Poor quality glass bottles have given people unfounded fears.
I’ve heard from enough homebrewers to know that glass explosions are a very real and understandable fear. And there are some Facebook kombucha brewers groups that perpetuate this fear without relying on science to find the source of the problem and take steps to avoid it. So what are you supposed to do? I get it. Burping may seem like the best solution to prevent it. But the bottom line is that explosions can happen in poor quality bottles even if you do burp!
I won’t lie that explosions do happen. I’ve even had a bottle explode myself — it was a beer bottle that I used when I was experimenting with alternate sources of cheap bottles. But I took the precaution of keeping it in a closed cabinet, so when the glass broke, it was not a big deal at all...because I was experimenting in a "controlled environment" and I took the steps to prevent the problem.
Whenever I’ve heard about glass exploding, it’s been because of poor quality glass or glass that was not meant to handle food or pressurized contents. They’re always square bottles, pretty colored decorative bottles, IKEA bottles, etc. In the case of my exploding beer bottle, I had left it fermenting for too long on a hot summer day in a beer bottle made of thin glass. So that was definitely the result of my poor choice in using the wrong type of bottle. But I’ve learned from it and through trial and error, I’ve found the right kind of bottles to use for second fermentation.
But now, unfortunately, homebrewing kombucha gets a bad rap for being potentially “dangerous,” and people say that the only way to prevent an explosion is to burp your bottles. But burping bottles only releases good carbonation that the yeasts worked so hard to build up.
The best precaution you can take to prevent an explosion is to just use the right kind of bottle. It’s also a good practice to keep your second fermenting bottles in a cabinet or closed-off vessel like a cooler without ice to contain any potential messes. The most mess I’ve had with a good quality bottle is just the cap unscrewing a bit and the contents leaked out, but by no means did my glass break.
I’ll get off my soap box, but in reality, you don’t need to waste your time burping and you don’t need to worry about glass explosions if you’re using good quality bottles and you understand the fermentation timeline of your particular kombucha culture.
With my SCOBY, I usually only have to second ferment for 3 days at room temperature before moving to the fridge.
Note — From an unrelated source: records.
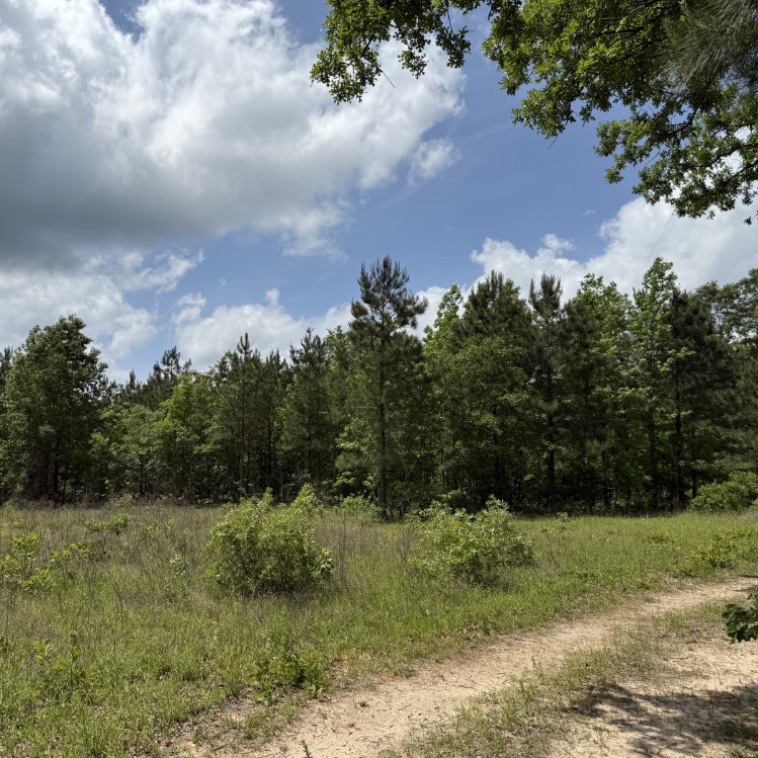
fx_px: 718
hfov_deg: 54.7
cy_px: 377
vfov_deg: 55.6
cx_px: 267
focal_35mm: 29
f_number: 1.78
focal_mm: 6.76
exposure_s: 1/8130
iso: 80
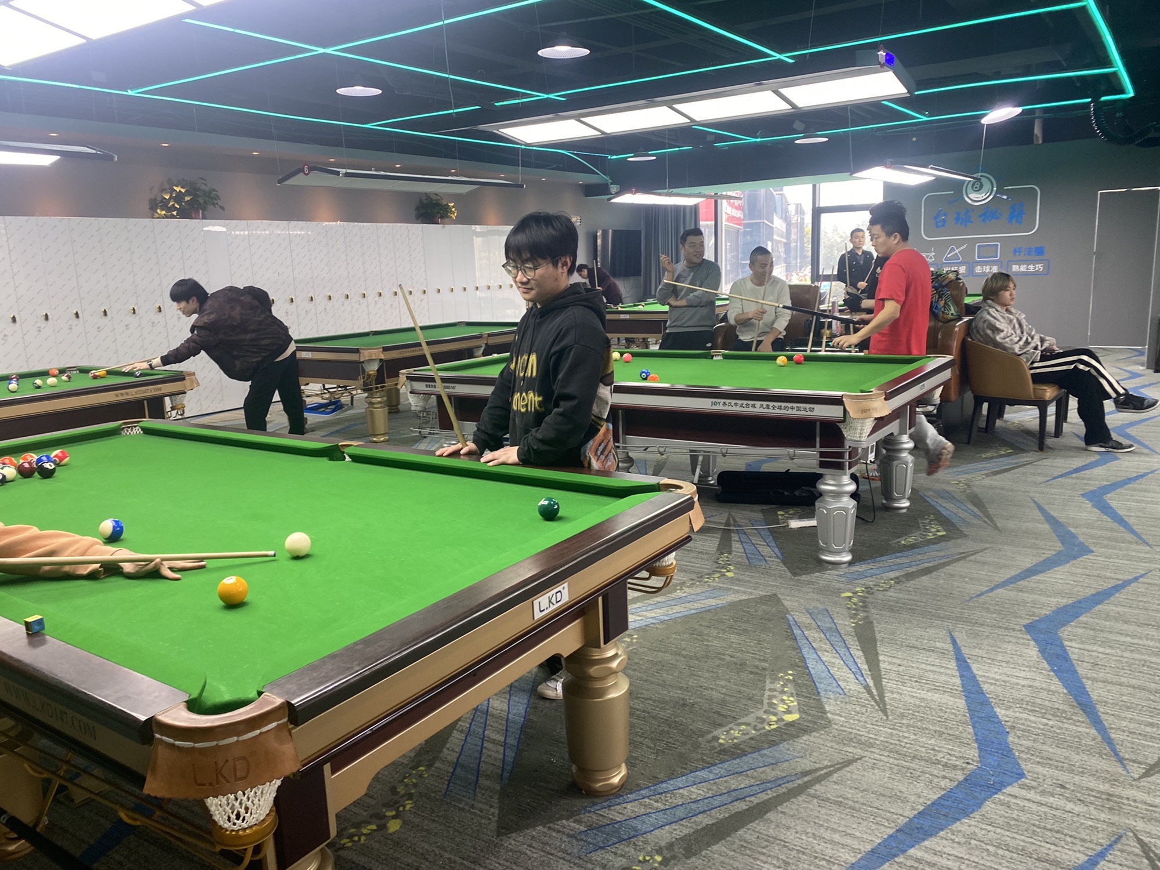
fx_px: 871
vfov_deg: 53.1
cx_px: 580
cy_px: 435
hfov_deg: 67.3
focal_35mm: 26
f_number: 1.8
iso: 80
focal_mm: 4.25
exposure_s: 1/100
Most bottles are perfectly carbonated at that point, with no burping and no fizzy mess. And in the super rare instance that my bottles aren’t fizzy enough, I just take the batch back out, let them ferment at room temp again for another day or so to build more fizz, then move back to the fridge before testing again!
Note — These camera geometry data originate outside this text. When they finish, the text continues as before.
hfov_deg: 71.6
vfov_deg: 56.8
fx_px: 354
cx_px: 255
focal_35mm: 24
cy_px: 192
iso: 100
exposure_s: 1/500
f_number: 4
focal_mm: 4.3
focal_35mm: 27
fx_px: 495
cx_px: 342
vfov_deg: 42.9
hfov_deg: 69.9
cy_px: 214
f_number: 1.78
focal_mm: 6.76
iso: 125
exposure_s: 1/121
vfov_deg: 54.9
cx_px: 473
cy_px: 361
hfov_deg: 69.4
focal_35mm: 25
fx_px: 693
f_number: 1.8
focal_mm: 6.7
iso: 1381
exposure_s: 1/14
Much more simple than burping!
When is burping a good option?
There is one instance when I do think burping is a good idea. During second fermentation, the longer you let your sealed bottle sit at room temperature, the more the yeasts eat away at the sugar in the bottle to create carbonation. If you want to ferment as much sugar out of your kombucha as possible, that means you’ll have to leave it at room temperature long enough for the yeasts to eat as much sugar as they can.
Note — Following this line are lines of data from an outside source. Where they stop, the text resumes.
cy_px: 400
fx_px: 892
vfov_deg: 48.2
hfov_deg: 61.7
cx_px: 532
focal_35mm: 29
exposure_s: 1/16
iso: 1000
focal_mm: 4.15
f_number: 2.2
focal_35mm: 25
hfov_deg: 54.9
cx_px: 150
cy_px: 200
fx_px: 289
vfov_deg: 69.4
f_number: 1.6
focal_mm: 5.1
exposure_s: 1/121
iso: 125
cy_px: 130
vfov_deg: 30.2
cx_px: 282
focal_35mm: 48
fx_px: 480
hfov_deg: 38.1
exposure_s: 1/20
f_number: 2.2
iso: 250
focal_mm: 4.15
For example, I usually only second ferment for 3 days before moving to the fridge, but if I wanted a more dry or less sweet kombucha, I may want to ferment for 5 or even 7 or more days. But that means they’ll definitely get over-carbonated and make a mess when I open them. So in that case, I do recommend burping your bottles regularly to release excess pressure. That way, you can continue to keep fermenting them at room temperature until they reach the right sweetness levels (or lack of) and carbonation level that you prefer.